As the latest rounds of negotiations continue in the decades-long Sheff v. O'Neill court case to desegregate Hartford schools, there is concern about how to attract more white suburban parents like the Komars to the new city magnet schools.

One proposal is to build more magnets in the suburbs, something that obviously makes sense. But there should be no misunderstanding: Many white parents are already sending their kids to magnets, including some in Hartford. Magnets are being run by the city and the Capital Region Education Council. CREC, so far, is doing a better job attracting whites.

Four of the seven traditional magnet schools run by CREC have majority white student populations — Greater Hartford Academy of Mathematics and Science in Hartford, Great Path Academy in Manchester, Two Rivers Magnet Middle School in East Hartford and the Greater Hartford Academy of the Arts in Hartford.

University High, a city-run magnet, has a white population of about 20 percent. Breakthrough Academy, a city-run elementary school with a theme of character development, has a white population of about 30 percent.

Two years ago, I talked to a frustrated, white, suburban Breakthrough parent. She had recruited five of her white suburban friends, including a relative, to enter the school's lottery-application process. Somehow, none were selected.

Most parents would send their kids to Timbuktu if they were convinced it would give their child an educational edge — and if the school were safe and had discipline.

Jacob Komar's bus ride from Burlington is 1 1/2 hours each way. The upside is that Jacob, who runs a nonprofit business refurbishing old computers, is thinking about MIT and Stanford for grad school.

"If it weren't for the ability to have him take college classes while he was in high school, it probably would not have worked for us," Alicia Komar said of the magnet school. "If it were just another high school, he wouldn't have gone because, educationally, there wouldn't have been any advantage to him at all. That educational advantage really had to be there to make it worth while."

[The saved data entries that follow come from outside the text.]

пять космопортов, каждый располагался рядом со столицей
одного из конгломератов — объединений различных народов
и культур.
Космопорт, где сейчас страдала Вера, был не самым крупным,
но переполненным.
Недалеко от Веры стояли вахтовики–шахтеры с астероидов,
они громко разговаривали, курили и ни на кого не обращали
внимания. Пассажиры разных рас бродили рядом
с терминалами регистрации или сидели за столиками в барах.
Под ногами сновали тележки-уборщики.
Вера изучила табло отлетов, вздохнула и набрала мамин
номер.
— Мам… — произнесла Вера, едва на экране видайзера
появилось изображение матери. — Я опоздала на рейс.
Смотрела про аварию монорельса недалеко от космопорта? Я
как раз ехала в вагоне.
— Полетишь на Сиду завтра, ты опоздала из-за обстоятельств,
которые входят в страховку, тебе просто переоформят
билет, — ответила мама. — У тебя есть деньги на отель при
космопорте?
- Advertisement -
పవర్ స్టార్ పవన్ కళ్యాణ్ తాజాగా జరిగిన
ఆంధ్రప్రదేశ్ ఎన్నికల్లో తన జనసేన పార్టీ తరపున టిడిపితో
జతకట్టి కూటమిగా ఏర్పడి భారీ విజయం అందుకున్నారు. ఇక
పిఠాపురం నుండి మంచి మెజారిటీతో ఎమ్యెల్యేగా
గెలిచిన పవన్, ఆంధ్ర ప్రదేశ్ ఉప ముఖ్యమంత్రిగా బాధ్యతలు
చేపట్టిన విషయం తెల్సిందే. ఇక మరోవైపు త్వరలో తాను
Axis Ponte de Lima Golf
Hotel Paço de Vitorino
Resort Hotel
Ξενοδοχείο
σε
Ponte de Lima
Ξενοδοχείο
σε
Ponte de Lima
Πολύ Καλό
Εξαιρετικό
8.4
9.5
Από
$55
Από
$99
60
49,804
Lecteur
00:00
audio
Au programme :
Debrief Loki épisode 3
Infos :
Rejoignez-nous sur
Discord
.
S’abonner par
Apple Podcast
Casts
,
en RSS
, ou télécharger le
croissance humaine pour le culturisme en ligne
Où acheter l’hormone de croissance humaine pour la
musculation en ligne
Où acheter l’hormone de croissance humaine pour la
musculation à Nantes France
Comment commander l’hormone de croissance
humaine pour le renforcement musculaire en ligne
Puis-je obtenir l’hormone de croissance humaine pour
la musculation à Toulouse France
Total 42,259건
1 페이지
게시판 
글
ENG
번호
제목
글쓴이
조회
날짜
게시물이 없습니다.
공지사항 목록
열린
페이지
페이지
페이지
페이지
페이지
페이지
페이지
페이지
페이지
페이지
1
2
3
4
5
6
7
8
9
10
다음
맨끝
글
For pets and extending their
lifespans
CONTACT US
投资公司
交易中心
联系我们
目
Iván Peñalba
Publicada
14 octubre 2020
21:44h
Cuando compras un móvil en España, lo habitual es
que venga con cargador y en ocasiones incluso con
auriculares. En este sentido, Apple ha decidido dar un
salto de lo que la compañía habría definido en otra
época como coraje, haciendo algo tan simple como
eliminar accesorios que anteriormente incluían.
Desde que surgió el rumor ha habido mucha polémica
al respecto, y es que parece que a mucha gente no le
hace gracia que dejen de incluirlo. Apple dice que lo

Successful magnets will be ones that partner with a university or a corporation and prepare students for college and the work force.

For example, CREC is consulting with police and fire organizations to form a public safety-themed high school. Another CREC magnet would focus on jobs in the medical field and be linked with St. Francis Hospital and Medical Center. A third CREC magnet would have an aerospace and engineering niche.

Jacob Komar could be the next Bill Gates. And a Hartford magnet could take a little of the credit.